**EXTRAIT DE PAGE**

§

Aussi est-ce avec une vive curiosité que nous avons ouvert les trois volumes de Lutherstudien d'Emanuel Hirsch, qui inaugurent la publication de ses uvres complètes (les éditeurs annoncent, Bd. 1, S. 3, qu'elle se poursuivra par ses écrits relatifs à Kierkegaard et par ses travaux sur la philosophie idéaliste).

Les tomes 1 et 2 ne constituent pas à proprement parler une nouveauté éditoriale, puisqu'ils se contentent de reproduire des impressions anciennes, réalisées déjà du vivant de Hirsch. Après une introduction beaucoup trop brève (1-3), qui passe rapidement sur les ombres de la biographie de Hirsch (2), le tome 1 reproduit les Lutherstudien parues à Gütersloh en 1954, ouvrage incomplet (sur les cinq chapitres initialement prévus, Hirsch n'en avait fait paraître que trois et demi) consacré à la doctrine de la conscience chez Luther (Drei Kapitel zu Luthers Lehre vom Gewissen). On peut comprendre que les éditeurs aient choisi la solution d'un simple reprint; mais on regrettera alors l'absence d'une préface plus conséquente ou d'une postface situant l'étude de Hirsch dans le contexte de la Lutherforschung des années cinquante, examinant l'impact de cette étude et brossant le panorama des travaux actuels consacrés à la conscience chez Luther. Ce regret vaut d'avantage encore pour le tome 2 (1ère édition, Gütersloh, 1954), agencé en trois parties: I. "Zu Luthers Persönlichkeit und Lehre" (9-103); II. "Zu den geistesgeschichtlichen Wirkungen Luthers" ([Kant, Fichte, Schleiermacher, Hegel et Nietzsche], 104-206); III. "Zu Luthers deutscher Bibel" (207-273). En effet, les éditeurs auraient pu annoter, par exemple, "Luther 1517-1521", paru dans le volume collectif Glaube und Freiheit. Ein Gruß an die evangelischen Theologen an der Front, Berlin, 1940, article dans lequel Hirsch, exaltant Luther comme homme allemand, figure sans égale "in der ganzen Geschichte der weißen Menschheit", poursuit: "Allein schon um Luthers willen hat das deutsche Volk einen unvergänglichen Platz unter den großen Weltvölkern der Erde. Einen Engländer, den man auch nur mit Abstand hinter Luther in einer Reihe nennen dürfte, gibt es nicht." (91.)

Le tome 3, quant à lui, renferme des articles et une conférence inédite choisis par Hans Martin Müller, et situés entre 1918 et 1954 (en fait, la plupart d'entre ces écrits datent des années vingt, et l'on ne trouve guère de publication ayant paru entre 1933 et 1945). Entre une courte préface (5) et une postface un peu plus substantielle, mais valant pour les trois tomes des Lutherstudien (324-327; l'éditeur se contente d'y signaler la dette de Hirsch envers Holl, et d'y exposer les raisons pour lesquelles il ne s'est pas consacré entièrement à Luther), ces études sont agencées en trois sections: I. "Zu Luthers Theologie und Leben" (7-165); II. "Rezensionen" (166-224); III. "Luthers deutsche Bibel" (225-331).

§

**EXTRAIT DE DONNÉES**
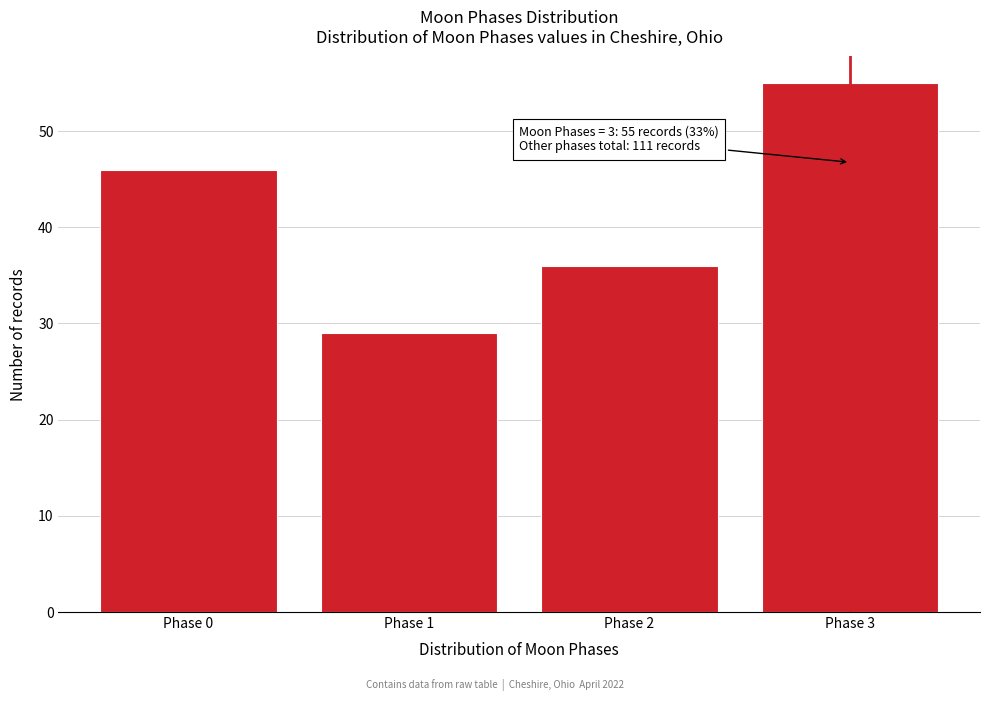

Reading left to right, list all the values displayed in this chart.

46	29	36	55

§

**CONSIGNE 1**
D'après l'extrait de page, dans quelle ville et en quelle année sont parues les Lutherstudien que reproduit le tome 1 ?
**CONSIGNE 2**
Continuez l'extrait de page sur les Lutherstudien d'Emanuel Hirsch à la suite de sa dernière phrase.

**RÉPONSE ATTENDUE 1**
À Gütersloh, en 1954.

**RÉPONSE ATTENDUE 2**
La première section renferme des travaux fort divers: une leçon inaugurale inédite ("Der Staat in Luthers Theologie", 7-24) y côtoie des articles substantiels fort bien documentés, tels que "Luthers Gottesanschauung" (24-50), mais aussi des études plus brèves et moins scientifiques: "Luthers Kampfweise" (51-53), ou encore le manuscrit "Luther und das Recht" (162-165), dans lequel Hirsch exécute de manière lapidaire l'important ouvrage de J. Heckel, Lex charitatis, München 1953: "Auch Johannes Heckel hat hier verdunkelt, was bei Sohm schon helle gewesen ist."

Ce sont précisément les comptes rendus (section II) de Hirsch, qui témoignent, outre de son ton souvent cassant (il commence la recension de Erich Seeberg, Grundzüge der Theologie Luthers, Stuttgart 1940, par cette phrase: "Es ist kein erfreuliches Geschäft, das unten angeführte Buch zu besprechen [...]", 218; voir aussi la critique sévère, mais en grande partie justifiée, de l'ouvrage collectif Luther in ökumenischer Sicht, Stuttgart 1929, 191-195), de sa grande culture théologique et de sa profonde connaissance du Réformateur. Il en va de même de son travail fouillé sur la Bible allemande de Luther (section III, 225-323), ouvrage paru à Munich en 1928.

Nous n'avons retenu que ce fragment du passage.